A “Blue Moon” is a fairly infrequent phenomenon involving the appearance of an additional full moon within one month and the next one is on January 31. To celebrate the blue moon the Institute for American Indian Studies in Washington is hosting a blue moon hike on the 31st @ 6:30 p.m.- 8:30 p.m. Native Americans followed the cycles of the moon and every month the full moon had a different name.
The Algonquin tribes called January the full wolf moon because when this full moon appeared wolves howled in hunger outside the villages. Traditionally, the January Moon is also known as the Old Moon. The hike concludes at the replicated Algonkian village for hot cocoa around the campfire. Native Americans drew constellations, created a mythology around the stars and built structures in alignment with the sky long before Europeans arrived on American shores. Like other groups, they tracked the motions of the Sun to help them decide when to plant crops, move their camps, or stage sacred rituals.

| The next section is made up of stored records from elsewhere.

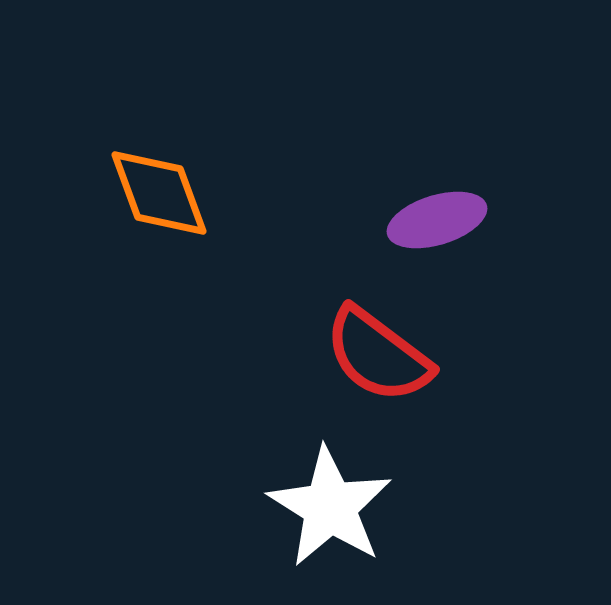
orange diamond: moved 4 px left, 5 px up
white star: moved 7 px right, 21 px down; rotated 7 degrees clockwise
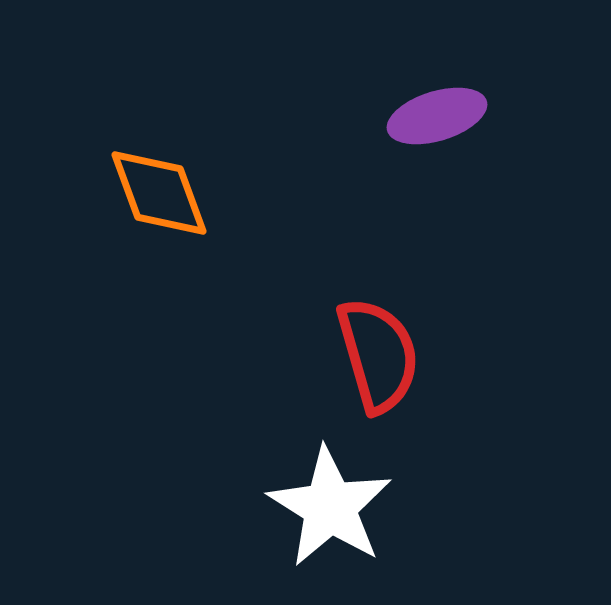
purple ellipse: moved 104 px up
red semicircle: rotated 143 degrees counterclockwise
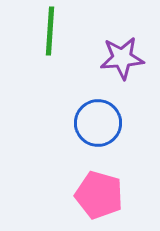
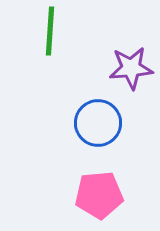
purple star: moved 9 px right, 10 px down
pink pentagon: rotated 21 degrees counterclockwise
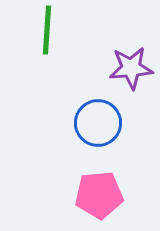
green line: moved 3 px left, 1 px up
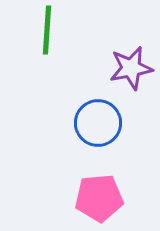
purple star: rotated 6 degrees counterclockwise
pink pentagon: moved 3 px down
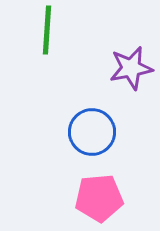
blue circle: moved 6 px left, 9 px down
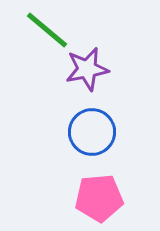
green line: rotated 54 degrees counterclockwise
purple star: moved 44 px left, 1 px down
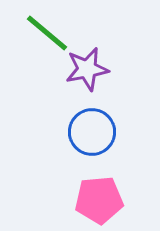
green line: moved 3 px down
pink pentagon: moved 2 px down
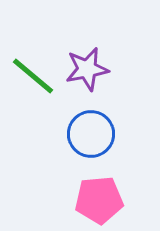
green line: moved 14 px left, 43 px down
blue circle: moved 1 px left, 2 px down
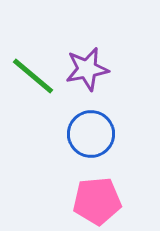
pink pentagon: moved 2 px left, 1 px down
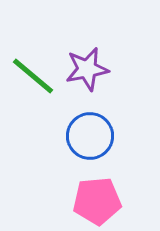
blue circle: moved 1 px left, 2 px down
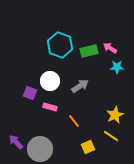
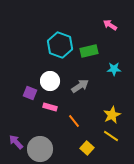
pink arrow: moved 23 px up
cyan star: moved 3 px left, 2 px down
yellow star: moved 3 px left
yellow square: moved 1 px left, 1 px down; rotated 24 degrees counterclockwise
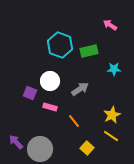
gray arrow: moved 3 px down
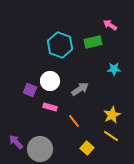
green rectangle: moved 4 px right, 9 px up
purple square: moved 3 px up
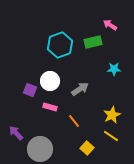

Their stories contained explanations of the constellations they saw as patterns of bright stars, meteor showers, the Northern Lights, and saw in what we call the Milky Way a pathway to the afterlife.
Some tribes built great circles of stones to help them predict the changing seasons, or ceremonial sites and mounds of earth in alignment with the Sun and stars and to reflect the patterns they saw in the heavens.
Participants on this hike through the Native American Village and surrounding woodland trails will learn about the beliefs and folklore of the Eastern Woodland Indians that made Connecticut their home.